Hacker News new | ask | show | jobs
by CapitalistCartr 5418 days ago
Think about it. Why do we put far more money into law enforcement than the cost of the crime? Because it's not just about that one laptop. If we don't get the point across to the criminal, he'll do far more damage to all of us. Most burglary is the result of a small number of people. Because few police departments treat that crime seriously, a single burglar gets away with hundreds of crimes before getting caught.

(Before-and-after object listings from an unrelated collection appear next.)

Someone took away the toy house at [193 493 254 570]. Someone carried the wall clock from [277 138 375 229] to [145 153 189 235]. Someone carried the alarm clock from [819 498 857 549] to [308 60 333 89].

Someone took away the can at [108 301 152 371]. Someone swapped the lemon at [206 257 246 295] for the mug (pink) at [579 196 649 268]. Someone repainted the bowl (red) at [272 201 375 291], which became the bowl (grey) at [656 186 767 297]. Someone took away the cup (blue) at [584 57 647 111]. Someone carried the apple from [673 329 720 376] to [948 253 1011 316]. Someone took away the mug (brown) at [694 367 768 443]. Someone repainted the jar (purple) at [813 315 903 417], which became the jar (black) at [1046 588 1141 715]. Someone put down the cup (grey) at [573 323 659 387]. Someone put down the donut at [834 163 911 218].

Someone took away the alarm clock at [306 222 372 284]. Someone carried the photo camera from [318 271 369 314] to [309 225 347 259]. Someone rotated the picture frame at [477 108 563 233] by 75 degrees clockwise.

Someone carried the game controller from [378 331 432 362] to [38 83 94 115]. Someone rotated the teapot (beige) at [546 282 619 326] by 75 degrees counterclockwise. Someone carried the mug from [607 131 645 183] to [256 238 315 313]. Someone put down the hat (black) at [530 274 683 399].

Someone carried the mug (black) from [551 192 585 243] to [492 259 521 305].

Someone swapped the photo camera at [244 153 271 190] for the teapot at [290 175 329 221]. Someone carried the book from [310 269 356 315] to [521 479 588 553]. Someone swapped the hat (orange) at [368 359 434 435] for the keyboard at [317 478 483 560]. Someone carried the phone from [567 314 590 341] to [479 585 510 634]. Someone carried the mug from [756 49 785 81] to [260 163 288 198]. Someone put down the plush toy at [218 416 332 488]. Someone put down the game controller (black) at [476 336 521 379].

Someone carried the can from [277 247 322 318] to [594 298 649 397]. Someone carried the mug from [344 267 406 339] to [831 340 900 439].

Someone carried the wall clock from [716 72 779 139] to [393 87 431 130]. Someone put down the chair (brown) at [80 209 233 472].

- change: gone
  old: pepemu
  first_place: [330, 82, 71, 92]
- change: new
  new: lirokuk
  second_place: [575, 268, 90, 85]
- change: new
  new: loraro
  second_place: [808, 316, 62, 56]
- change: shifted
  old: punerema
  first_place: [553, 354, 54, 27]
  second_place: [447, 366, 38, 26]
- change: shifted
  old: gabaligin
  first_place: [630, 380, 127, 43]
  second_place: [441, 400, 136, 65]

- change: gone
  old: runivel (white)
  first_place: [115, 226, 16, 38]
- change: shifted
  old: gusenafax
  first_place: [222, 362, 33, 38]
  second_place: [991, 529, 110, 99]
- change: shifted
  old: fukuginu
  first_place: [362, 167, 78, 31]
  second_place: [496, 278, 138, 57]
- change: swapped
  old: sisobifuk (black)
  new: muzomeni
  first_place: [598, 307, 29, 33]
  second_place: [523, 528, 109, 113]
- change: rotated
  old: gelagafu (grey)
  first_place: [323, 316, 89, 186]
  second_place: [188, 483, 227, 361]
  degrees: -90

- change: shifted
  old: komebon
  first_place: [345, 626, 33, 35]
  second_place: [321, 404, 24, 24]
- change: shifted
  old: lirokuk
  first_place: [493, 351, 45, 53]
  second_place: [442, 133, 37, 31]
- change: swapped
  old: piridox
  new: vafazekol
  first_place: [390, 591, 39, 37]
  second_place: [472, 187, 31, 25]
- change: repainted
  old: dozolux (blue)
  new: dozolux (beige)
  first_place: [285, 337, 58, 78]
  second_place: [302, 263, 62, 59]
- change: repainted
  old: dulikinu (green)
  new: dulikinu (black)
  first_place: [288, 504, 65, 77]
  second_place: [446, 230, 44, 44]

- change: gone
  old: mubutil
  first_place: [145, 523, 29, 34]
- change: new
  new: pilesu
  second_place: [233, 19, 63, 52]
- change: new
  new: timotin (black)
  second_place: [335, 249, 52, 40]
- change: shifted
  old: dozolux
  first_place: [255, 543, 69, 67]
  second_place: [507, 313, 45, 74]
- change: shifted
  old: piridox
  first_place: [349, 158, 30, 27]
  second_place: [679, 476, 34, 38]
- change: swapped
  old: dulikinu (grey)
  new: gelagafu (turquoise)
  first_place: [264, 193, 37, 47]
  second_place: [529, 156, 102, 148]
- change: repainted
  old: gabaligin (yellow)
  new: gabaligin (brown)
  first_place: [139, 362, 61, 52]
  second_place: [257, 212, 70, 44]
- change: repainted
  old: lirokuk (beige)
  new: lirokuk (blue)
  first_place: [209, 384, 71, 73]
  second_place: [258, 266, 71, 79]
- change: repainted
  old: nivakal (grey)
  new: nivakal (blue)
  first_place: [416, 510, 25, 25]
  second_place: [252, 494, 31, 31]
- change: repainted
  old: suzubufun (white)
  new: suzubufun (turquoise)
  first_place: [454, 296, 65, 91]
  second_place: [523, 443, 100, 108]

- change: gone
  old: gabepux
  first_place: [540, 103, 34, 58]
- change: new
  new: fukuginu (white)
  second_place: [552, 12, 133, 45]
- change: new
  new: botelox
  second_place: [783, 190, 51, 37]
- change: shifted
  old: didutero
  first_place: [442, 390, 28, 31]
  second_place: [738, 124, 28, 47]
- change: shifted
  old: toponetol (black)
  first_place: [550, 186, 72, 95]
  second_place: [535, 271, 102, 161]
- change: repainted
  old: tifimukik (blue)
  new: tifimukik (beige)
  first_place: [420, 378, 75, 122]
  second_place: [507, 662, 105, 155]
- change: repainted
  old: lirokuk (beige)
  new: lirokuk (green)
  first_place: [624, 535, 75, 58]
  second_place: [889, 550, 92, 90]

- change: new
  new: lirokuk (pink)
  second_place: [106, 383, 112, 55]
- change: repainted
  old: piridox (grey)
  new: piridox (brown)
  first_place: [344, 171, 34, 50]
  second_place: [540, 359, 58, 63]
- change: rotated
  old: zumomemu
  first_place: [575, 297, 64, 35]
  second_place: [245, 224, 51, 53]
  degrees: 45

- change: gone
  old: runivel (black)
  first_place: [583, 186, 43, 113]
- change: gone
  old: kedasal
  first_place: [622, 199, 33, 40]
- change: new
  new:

As for his privacy, he surrendered that voluntarily when he stole the laptop; the government didn't impose that sentence on him.

1 comments

I don't think he surrendered his privacy voluntarily. exposing his picture and info has nothing to do with law enforcement - that's just self-administered justice. a well functioning state of law / rule of law (I dunno how you call it in english) works by sentencing criminals to prison according to the scale of their crime. not by punishing them overtly and excessively as a warning to other criminals (that's just barbaric).
All that happened is that the World knows that he is a criminal. His right to privacy doesn't mean the right to conceal his misdeeds from the rest of us, nor the right for us to keep silent about it.
No, just because you become a criminal doesn't mean you lose your right to privacy. Whether the act itself was unlawful or not doesn't really matter (to a certain extent).
To compound matters, a person not convicted of a crime by a court of law is a suspect who may or may not know the laptop they are using is stolen goods. I think its wrong to treat suspects as though they are convicted criminals. Presumed innocent before guilty and all that.